### [EXCERPTED TEXT]
———

New Hope for Chronic Wounds: Bacterial Metabolism Targeted
Researchers at Nanyang Technological University, Singapore (NTU Singapore), have pioneered a groundbreaking method to accelerate the healing of chronic wounds, including those resistant to antibiotics. This innovative approach tackles a significant global health challenge, as chronic wounds, such as diabetic foot ulcers, afflict millions annually and frequently lead to severe complications like lower limb amputations. In Singapore alone, over 16,000 cases of chronic wounds are reported each year, disproportionately affecting the elderly and individuals with diabetes.
The study, published in Science Advances and conducted in collaboration with the University of Geneva, sheds light on the detrimental role of the common bacterium Enterococcus faecalis (E. faecalis) in hindering wound repair. Traditionally, the precise mechanisms by which bacterial infections impede healing have been elusive. However, this research uncovers that E. faecalis doesn't primarily employ toxins; instead, it releases reactive oxygen species (ROS) as a metabolic byproduct. This process, identified by NTU Research Fellow Dr. Aaron Tan as extracellular electron transport (EET), continuously generates hydrogen peroxide, a potent ROS that damages human skin cells involved in wound closure.
This generated hydrogen peroxide induces oxidative stress in keratinocytes, the crucial skin cells responsible for wound repair. This stress triggers a protective mechanism within these cells known as the "unfolded protein response." While typically a survival strategy, in this context, it effectively incapacitates the keratinocytes, halting their ability to migrate into the wound area and seal the damage. Experiments with a genetically modified E. faecalis strain lacking the EET pathway demonstrated significantly reduced hydrogen peroxide production and a restored ability to heal wounds, confirming the central role of this metabolic pathway in the bacteria's disruptive action.

———

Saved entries
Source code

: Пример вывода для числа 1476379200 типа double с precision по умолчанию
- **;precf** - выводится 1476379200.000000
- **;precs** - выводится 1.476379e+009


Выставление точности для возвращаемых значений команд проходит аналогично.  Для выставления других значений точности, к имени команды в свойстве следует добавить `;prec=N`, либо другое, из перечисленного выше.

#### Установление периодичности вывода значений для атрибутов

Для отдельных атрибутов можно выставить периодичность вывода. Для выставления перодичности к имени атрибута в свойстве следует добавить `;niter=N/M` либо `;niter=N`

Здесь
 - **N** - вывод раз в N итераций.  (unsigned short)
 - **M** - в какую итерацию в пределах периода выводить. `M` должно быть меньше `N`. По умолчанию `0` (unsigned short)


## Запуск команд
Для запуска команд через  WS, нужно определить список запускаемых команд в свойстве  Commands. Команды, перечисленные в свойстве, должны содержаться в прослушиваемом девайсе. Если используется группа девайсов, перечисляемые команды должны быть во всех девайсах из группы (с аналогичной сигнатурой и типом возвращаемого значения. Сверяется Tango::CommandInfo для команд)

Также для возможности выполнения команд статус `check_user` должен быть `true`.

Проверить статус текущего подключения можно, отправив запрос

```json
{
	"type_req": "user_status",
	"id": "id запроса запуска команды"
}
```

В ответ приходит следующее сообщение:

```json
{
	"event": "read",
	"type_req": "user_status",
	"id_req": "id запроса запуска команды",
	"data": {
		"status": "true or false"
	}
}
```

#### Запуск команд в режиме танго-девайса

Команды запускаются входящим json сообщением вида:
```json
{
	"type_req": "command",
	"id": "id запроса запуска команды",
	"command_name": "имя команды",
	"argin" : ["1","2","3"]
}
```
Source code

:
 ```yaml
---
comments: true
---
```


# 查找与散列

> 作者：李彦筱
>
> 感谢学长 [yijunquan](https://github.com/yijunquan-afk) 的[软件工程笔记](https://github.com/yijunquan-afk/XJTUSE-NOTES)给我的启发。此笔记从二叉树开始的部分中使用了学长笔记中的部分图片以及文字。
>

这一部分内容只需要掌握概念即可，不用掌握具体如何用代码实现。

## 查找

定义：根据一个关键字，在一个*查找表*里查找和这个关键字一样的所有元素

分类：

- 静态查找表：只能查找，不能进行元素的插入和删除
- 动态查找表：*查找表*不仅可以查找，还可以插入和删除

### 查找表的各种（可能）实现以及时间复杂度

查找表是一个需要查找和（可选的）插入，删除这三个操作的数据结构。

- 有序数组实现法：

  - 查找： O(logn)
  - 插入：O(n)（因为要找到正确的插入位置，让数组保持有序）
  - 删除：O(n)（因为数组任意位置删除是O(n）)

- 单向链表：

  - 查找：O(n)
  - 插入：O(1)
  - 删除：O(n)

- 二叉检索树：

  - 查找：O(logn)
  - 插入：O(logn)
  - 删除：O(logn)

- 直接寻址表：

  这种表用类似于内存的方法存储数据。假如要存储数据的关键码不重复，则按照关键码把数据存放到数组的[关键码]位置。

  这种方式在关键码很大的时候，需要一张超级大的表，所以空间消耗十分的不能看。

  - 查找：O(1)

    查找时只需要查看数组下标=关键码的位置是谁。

———

### [WHAT YOU HAVE TO DO]
Continue the article on chronic wound healing from the end of its last paragraph.

### [EXERCISE ANSWER]
The breakthrough lies in the discovery that this bacterial metabolism, rather than direct toxicity, is the primary culprit. This opens the door to a novel therapeutic strategy that moves beyond conventional antibiotic treatments, especially for antibiotic-resistant strains of E. faecalis. By neutralizing the harmful hydrogen peroxide produced by the bacteria, researchers were able to reverse the cellular stress and restore the keratinocytes' migratory function. Treatment with catalase, a natural antioxidant enzyme that breaks down hydrogen peroxide, effectively reduced cellular stress, enabling skin cells to resume their healing duties.
This strategy offers a promising alternative by targeting the damaging byproducts of bacterial metabolism instead of the bacteria themselves, thereby avoiding the escalating problem of antibiotic resistance. Associate Professor Guillaume Thibault, a lead researcher on the study, highlighted the surprise nature of this finding, emphasizing that the bacteria's metabolic process is the actual "weapon." This research directly links bacterial metabolism to human cell dysfunction, paving the way for new treatments for chronic wounds.
The team envisions the development of future wound dressings infused with antioxidants like catalase. Given that these antioxidants are well-established and widely used, this approach has the potential to transition from laboratory research to clinical application more rapidly than the development of entirely new drugs. The findings are directly applicable to human physiology, offering hope for patients with persistent, non-healing wounds. The next phase of research will involve animal model studies to determine the most effective delivery methods for antioxidants before proceeding to human clinical trials.